М. Вишняк посвящает свою статью «Оправданию демократии» и установлению того, что «социализм не связан с исповеданием определенного миросозерцания». Возражая Бердяеву, Карсавину и прочим «Софийцам», Вишняк — в который уже раз? — убеждает их в том, что «даваемые демократией и социализмом ответы, сами по себе, конечно, далеко не исчерпывают запросов человеческого духа», что «демократии и социализму приходится разделить общую судьбу человеческих достижений», что «демократия, конечно, далека от Карсавинского царственного единства добродетели, но она и не воплощение мирового зла и сатаны. Она не свободна ни от одного из человеческих пороков, но ей не чуждо ни одно из положительных свойств человека, ни одна из человеческих добродетелей». Едва ли и на этот раз Вишняк убедит тех, кто «неосновательно ожидает найти в демократии и социализме решение о последних или хотя о предпоследних вещах мира, человека и человеческой истории», тем более что, как он сам совершенно правильно отмечает, «Софийцы сами связывают свою глубокую духовную реакцию в сторону вечного с нуждами текущего момента». Подводимый М. Вишняком баланс демократии производит довольно внушительное впечатление, но, конечно, не на тех, кто, как Бердяев, считает, что «земная история должна вновь войти в небесную историю» или, как Карсавин, отвергает всеобщее избирательное право ссылкой на то, что «четыре хвоста более приличествуют врагам Божиим».

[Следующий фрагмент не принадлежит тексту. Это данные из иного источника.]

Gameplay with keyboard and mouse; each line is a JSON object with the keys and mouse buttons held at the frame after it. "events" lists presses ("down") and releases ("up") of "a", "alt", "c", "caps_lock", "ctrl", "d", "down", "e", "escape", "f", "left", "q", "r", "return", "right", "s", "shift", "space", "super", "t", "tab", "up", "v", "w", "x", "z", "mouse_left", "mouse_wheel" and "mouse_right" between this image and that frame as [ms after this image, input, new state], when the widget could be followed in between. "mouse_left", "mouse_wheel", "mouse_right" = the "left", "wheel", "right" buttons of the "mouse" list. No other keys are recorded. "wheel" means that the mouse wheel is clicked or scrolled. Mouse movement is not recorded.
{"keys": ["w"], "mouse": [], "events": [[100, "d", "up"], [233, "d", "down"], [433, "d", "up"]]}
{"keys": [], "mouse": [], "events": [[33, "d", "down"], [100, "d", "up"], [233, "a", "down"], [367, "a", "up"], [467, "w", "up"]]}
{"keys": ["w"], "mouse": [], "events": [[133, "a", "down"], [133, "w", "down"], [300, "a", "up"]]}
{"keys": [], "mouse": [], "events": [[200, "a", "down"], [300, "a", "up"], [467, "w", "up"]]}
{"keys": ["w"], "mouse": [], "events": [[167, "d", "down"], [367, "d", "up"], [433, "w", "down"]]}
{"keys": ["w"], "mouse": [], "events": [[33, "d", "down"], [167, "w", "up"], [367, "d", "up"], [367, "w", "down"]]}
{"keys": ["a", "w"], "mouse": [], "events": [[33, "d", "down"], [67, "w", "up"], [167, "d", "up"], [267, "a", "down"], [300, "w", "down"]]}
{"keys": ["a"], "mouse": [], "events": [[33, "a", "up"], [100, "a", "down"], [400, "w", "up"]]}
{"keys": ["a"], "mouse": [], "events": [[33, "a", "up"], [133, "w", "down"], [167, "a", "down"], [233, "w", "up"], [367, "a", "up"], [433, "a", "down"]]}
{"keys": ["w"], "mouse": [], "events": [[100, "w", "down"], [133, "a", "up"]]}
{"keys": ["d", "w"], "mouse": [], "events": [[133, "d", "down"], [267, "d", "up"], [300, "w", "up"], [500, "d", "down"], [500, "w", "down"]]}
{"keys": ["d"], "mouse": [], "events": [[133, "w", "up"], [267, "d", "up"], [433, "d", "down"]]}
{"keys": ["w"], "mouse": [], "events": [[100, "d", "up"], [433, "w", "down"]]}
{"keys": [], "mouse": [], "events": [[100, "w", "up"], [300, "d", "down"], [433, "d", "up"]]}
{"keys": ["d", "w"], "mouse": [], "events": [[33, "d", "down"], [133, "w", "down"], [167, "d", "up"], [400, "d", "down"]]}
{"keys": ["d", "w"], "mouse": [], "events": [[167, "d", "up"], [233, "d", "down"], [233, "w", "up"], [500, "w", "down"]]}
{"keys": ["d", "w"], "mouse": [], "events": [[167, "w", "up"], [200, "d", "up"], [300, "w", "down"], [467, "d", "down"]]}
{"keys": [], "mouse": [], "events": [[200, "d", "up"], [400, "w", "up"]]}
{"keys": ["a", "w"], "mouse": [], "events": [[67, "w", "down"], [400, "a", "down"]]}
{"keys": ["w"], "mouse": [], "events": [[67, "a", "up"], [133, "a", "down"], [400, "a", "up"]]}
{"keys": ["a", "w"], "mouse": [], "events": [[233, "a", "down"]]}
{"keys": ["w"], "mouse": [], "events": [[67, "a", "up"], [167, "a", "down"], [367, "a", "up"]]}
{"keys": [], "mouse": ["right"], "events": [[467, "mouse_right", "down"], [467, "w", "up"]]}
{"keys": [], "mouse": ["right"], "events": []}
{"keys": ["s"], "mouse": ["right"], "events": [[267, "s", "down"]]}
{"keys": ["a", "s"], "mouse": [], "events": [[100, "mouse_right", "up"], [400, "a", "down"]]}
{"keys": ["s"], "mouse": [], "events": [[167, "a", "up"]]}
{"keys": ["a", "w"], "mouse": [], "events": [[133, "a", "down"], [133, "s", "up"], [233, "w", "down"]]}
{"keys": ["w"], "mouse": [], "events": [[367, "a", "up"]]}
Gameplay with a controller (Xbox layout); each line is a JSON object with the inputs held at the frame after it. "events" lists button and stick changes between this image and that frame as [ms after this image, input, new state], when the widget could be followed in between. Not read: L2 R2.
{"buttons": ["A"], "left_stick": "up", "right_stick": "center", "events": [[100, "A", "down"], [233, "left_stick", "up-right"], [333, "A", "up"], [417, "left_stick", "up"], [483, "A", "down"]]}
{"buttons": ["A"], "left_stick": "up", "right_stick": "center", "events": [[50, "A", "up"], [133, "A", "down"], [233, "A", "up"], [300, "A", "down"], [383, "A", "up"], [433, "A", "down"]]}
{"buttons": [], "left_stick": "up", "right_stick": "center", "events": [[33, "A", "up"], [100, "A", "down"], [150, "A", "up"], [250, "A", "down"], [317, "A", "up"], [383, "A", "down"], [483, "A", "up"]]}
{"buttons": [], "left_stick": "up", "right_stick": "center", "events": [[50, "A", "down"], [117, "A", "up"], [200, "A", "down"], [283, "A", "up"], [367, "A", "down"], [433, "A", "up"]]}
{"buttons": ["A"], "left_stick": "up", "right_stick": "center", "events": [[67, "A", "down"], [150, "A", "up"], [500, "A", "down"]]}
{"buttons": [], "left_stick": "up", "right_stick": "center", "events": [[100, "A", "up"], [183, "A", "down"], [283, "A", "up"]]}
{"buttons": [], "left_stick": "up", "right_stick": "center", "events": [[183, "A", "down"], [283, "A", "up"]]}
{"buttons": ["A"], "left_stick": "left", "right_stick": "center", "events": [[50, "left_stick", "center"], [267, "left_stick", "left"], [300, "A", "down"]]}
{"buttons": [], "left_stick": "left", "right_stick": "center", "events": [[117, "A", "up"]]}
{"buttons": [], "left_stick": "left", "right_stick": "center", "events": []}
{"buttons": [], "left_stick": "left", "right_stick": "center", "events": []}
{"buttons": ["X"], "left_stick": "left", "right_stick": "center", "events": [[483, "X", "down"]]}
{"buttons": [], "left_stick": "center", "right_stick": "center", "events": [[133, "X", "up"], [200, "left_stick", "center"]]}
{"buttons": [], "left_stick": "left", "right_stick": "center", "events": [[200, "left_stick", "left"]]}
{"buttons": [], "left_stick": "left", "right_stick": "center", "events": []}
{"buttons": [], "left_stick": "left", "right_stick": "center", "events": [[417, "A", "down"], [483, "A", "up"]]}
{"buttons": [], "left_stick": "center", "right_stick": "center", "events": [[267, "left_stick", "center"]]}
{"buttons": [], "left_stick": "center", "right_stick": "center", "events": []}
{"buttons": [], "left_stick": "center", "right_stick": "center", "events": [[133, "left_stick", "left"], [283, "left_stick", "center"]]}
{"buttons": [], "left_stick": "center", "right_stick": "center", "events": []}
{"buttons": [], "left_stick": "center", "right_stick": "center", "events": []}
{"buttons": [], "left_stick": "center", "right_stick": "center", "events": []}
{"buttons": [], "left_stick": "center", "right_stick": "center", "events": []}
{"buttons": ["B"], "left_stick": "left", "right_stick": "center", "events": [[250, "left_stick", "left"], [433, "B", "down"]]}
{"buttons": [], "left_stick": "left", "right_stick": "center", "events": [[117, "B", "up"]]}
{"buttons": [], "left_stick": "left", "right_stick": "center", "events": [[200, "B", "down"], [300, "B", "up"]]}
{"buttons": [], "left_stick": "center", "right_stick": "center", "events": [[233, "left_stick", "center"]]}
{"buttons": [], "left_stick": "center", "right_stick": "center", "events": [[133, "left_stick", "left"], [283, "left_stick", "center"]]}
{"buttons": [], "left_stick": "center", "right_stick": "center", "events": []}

В. Руднев («Россия в Гамбурге») очень резко критикует постановления Гамбургского социалистического конгресса и поведение эсдеков и эсеров в Гамбурге. Этот по существу вполне правильный протест, быть может, заслуживает лишь упрека в чрезмерной и ненужной резкости тона. Поскольку дело касается иностранных социалистических партий, эта резкость может в глазах иностранных социалистов затушевать сущность справедливых укоров, посылаемых им В. Рудневым. Весьма много ценного фактического материала дает статья К. Грюнвальда о «Рабочем движении в Англии» и, в особенности, очерк В.Ф.М. «Система Малой Антанты». В. Ф.М. очень ярко и красочно отмечает те три треугольника, которые составляют эту систему: 1) Прага—Белград—Бухарест, 2) Белград—Афины—Бухарест и 3) Париж—Брюссель—Варшава—Бухарест. При этом он подчеркивает, что «в своем местном дунайско-балканском аспекте Малая Антанта прямо не задевает русских интересов. Но ее третий треугольник (четырехугольник) обращен одной из своих сторон против России». Весьма примечательно цитируемое автором заявление бывшего румынского премьера Таке Ионеску по поводу Восточной Галиции: «Не было бы большего преступления, чем допустить сегодняшнюю или завтрашнюю Россию на Карпатский хребет, т.е. почти на равнины Средней Европы… Не ослепление румына заставляет меня признать невозможность избрать других солдат для защиты подступов Карпат, кроме польских солдат. Здесь говорит мое ясное и обдуманное сознание европейца, который намерен защищать европейскую цивилизацию». Много интересных фактических данных собрано и в статье Л. Михельсона «История 12-го съезда коммунистической партии».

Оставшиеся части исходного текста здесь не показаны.